Monday, July 30, 2007

Turkey Backs Down From Invading Iraq To Deal With Kurdish Rebels

As Bush Co. Plans PKK Intervention To Keep Turkey Out Of Iraq

Up until only a few days ago, Turkey had a reported military force of more than 200,000 troops and dozens of tanks on its northern borders, ready to cross over into Kurdish territory in Iraq to deal with the some 4000 PKK rebels who they claim have been launching terror attacks inside Turkey's borders.

American lawmakers have been briefed in the past week by a key defense aid to President Bush on plans to use US special forces to "behead" the leadership of the PKK (Kurdish) rebels hiding out in the hills of Northern Iraq, in territory they believe will eventually become part of an independent Kurdish state.

This story from the extremely well-sourced American journalist Robert Novak can be viewed as either a major exclusive on the future of the Iraq War, and efforts to stop the disorder spreading into neighbouring states, like Turkey, or as a warning to the Kurds to take action now to reign in their rebels.

It is interesting to note that this story appears in US right-wing media only days after Turkey quietly announced that, following the elections which kept the Islamist-aligned government in control, it was not seeking to invade Northern Iraq to deal with what they call the "Kurdish terrorists".

Presumably, Turkey's military leaders were told of the US special forces plans, as you would expect them to be, or were told that a significant public relations exercise was being unrolled to try and scare the Kurds into staying out of Turkey, and pulling back on their terror attacks across the border :
The morass in Iraq and deepening difficulties in Afghanistan have not deterred the Bush administration from taking on a dangerous and questionable new secret operation.

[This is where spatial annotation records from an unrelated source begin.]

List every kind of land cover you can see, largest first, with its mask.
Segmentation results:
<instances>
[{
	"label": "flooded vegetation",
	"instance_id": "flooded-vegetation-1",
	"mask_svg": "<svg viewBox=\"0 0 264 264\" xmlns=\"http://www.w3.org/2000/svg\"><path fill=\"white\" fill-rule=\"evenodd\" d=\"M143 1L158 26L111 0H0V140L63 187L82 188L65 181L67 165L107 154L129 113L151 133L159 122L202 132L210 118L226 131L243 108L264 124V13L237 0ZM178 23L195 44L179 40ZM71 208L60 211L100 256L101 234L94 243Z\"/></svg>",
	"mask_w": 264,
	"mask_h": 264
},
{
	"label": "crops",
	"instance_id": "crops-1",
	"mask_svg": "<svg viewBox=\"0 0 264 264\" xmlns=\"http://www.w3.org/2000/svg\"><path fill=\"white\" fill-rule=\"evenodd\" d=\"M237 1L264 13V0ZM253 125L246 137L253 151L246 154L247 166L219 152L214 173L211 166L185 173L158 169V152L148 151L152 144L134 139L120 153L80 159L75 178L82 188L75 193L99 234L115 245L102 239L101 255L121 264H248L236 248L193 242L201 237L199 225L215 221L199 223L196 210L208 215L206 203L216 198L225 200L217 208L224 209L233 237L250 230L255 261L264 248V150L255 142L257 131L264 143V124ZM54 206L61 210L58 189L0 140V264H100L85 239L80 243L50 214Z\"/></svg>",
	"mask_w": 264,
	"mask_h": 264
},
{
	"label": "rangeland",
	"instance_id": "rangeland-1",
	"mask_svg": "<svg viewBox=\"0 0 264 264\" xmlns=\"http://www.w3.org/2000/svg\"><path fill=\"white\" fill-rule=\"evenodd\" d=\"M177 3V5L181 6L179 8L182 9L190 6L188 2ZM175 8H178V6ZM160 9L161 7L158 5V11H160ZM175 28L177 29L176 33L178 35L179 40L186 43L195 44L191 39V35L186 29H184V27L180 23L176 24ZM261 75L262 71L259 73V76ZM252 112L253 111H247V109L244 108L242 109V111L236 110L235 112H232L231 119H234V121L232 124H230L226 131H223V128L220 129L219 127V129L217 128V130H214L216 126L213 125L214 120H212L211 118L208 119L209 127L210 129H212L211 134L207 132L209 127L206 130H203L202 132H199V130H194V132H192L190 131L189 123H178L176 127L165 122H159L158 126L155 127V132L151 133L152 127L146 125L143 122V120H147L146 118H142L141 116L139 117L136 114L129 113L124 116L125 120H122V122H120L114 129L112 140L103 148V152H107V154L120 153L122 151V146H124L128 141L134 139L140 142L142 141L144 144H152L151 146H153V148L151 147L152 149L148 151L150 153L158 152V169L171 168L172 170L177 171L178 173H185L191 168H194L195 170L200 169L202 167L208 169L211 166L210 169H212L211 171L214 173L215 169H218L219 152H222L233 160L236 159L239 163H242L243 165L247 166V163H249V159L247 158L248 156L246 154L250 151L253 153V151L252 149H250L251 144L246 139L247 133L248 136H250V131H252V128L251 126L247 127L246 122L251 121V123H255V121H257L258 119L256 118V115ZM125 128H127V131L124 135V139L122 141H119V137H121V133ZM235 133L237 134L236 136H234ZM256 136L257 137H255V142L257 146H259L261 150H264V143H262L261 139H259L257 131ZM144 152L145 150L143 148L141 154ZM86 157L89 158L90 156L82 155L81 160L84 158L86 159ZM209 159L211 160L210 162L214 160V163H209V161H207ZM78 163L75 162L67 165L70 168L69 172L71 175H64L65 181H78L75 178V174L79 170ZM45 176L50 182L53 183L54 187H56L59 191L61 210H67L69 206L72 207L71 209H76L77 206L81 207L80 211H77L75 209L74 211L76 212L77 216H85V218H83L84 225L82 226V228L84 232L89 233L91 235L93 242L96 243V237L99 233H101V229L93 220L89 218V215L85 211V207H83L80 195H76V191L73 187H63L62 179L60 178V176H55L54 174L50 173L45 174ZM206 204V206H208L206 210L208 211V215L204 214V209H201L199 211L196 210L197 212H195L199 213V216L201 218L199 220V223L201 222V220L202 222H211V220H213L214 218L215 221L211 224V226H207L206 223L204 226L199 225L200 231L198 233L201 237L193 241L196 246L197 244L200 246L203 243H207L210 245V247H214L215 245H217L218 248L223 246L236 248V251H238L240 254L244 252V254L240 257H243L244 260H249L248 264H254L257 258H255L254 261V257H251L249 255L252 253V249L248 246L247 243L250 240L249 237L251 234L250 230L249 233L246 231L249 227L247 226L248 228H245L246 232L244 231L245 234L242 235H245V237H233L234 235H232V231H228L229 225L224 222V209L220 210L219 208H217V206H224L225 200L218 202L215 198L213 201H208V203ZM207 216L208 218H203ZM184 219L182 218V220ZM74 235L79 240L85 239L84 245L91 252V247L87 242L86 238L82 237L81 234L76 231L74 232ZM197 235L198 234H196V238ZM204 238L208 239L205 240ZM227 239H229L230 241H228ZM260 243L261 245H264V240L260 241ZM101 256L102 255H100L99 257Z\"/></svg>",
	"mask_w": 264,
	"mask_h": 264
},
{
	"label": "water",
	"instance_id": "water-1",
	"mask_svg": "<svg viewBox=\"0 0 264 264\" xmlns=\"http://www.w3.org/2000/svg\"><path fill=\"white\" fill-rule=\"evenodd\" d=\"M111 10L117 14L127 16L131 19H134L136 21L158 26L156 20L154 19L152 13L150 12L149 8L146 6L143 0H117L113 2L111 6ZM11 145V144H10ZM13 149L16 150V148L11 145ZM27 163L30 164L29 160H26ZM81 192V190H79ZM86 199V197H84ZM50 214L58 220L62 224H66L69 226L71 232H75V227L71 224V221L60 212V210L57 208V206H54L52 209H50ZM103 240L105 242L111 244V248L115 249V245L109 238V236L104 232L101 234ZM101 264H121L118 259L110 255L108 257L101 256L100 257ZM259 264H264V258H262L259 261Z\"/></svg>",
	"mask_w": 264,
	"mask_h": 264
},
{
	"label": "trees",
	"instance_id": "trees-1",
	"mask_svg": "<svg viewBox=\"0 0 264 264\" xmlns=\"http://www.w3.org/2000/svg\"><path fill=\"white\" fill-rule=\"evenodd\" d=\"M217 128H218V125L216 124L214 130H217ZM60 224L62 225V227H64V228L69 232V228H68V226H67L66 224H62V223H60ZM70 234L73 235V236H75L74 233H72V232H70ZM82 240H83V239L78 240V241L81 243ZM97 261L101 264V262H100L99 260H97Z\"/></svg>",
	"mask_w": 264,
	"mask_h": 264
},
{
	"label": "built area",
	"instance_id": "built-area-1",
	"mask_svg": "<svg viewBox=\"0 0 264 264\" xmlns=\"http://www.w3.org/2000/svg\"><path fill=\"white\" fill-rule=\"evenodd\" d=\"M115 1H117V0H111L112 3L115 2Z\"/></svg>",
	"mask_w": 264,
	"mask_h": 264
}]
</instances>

At a high level, U.S. officials are working with their Turkish counterparts on a joint military operation to suppress Kurdish guerrillas and capture their leaders. Through covert activity, their goal is to forestall Turkey from invading Iraq.

While detailed operational plans are necessarily concealed, the broad outlines have been presented to selected members of Congress as required by law. U.S. Special Forces are to work with the Turkish Army to suppress the Kurds' guerrilla campaign. The Bush administration is trying to prevent opening another war front in Iraq that would have disastrous consequences. But this gamble risks major exposure and failure.

The development of an autonomous Kurdish entity inside Iraq, resulting from the decline and fall of Saddam Hussein, has alarmed the Turkish government. That led to Ankara's refusal to permit entry of U.S. combat troops through Turkey into Iraq, an eleventh hour complication for the 2003 invasion. As political power grew for the Kurds inside Iraq, the Turkish government became steadily more uneasy about the centuries-old project of a Kurdistan spreading across international boundaries -- and chewing up big pieces of Turkey.

The dormant PKK {Kurdistan Workers Party) Turkish Kurd guerrilla fighters came to life. By June, the Turkish government was demonstrating its concern by lobbing artillery shells across the border. Ankara began protesting, to both Washington and Baghdad, that PKK was using northern Iraq as a base for guerrilla operations. On July 11 in Washington, Turkish Ambassador Nabi Sensoy became the first Turkish official to claim publicly that the Iraqi Kurds have claims on Turkish territory. On July 20 (two days before his successful re-election), Turkish Prime Minister Recep Tayyip Erdogan threatened a trans-border military incursion into Iraq against the Kurds.

On July 25, Murat Karayilan, head of the PKK Political Council, predicted "the Turkish Army will attack southern Kurdistan." Turkey has a well-trained, well-equipped army of 250,000 near the border, facing some 4,000 PKK fighters hiding in the mountains of northern Iraq. But significant cross-border operations surely would bring to the PKK's side the military forces of the Kurdistan Regional Government, the best U.S. ally in Iraq.

What is Washington to do in the dilemma of two friends battling each other on an unwanted new front in Iraq? The surprising answer was given in secret briefings on Capitol Hill last week by Eric S. Edelman, a former aide to Vice President Dick Cheney and now under secretary of defense for policy. A Foreign Service officer who once was U.S. ambassador to Turkey, he revealed to lawmakers plans for a covert operation of U.S. Special Forces helping the Turks neutralize the PKK. They would behead the guerrilla organization by helping Turkey get rid of PKK leaders that they have targeted for years.

Turkey couldn't have been more pronounced in its warnings to the United States over the past six months that if they didn't deal with the PKK, and turn down the heat for the establishment of an independent Kurdish state, then Turkey would invade and smash the Kurdish rebels themselves.

The United States clearly got the message, and believed Turkey was sincere in its military plans.